ENTRIES PROVIDED Start Marker
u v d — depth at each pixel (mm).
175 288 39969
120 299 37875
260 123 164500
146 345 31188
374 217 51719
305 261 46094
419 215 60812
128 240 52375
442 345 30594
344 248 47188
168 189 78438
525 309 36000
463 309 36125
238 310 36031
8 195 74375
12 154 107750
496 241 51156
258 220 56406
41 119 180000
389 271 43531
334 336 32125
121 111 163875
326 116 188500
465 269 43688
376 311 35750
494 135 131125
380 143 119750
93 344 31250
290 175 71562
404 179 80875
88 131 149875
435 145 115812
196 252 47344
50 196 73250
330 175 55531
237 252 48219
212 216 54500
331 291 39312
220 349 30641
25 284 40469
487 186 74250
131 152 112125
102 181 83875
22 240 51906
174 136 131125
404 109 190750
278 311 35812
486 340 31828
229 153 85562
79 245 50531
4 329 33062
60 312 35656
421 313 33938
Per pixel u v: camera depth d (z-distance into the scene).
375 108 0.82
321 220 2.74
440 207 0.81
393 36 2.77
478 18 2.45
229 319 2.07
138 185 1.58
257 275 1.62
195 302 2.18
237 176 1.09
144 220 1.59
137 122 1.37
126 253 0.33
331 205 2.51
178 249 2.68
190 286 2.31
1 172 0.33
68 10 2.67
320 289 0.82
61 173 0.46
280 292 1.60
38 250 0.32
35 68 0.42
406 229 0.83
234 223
ENTRIES PROVIDED End Marker
# WORK TO COMPLETE
Among the lines of the preceding data, which ones hold the word "depth"? List them.

# OUTPUT
u v d — depth at each pixel (mm).
Per pixel u v: camera depth d (z-distance into the scene).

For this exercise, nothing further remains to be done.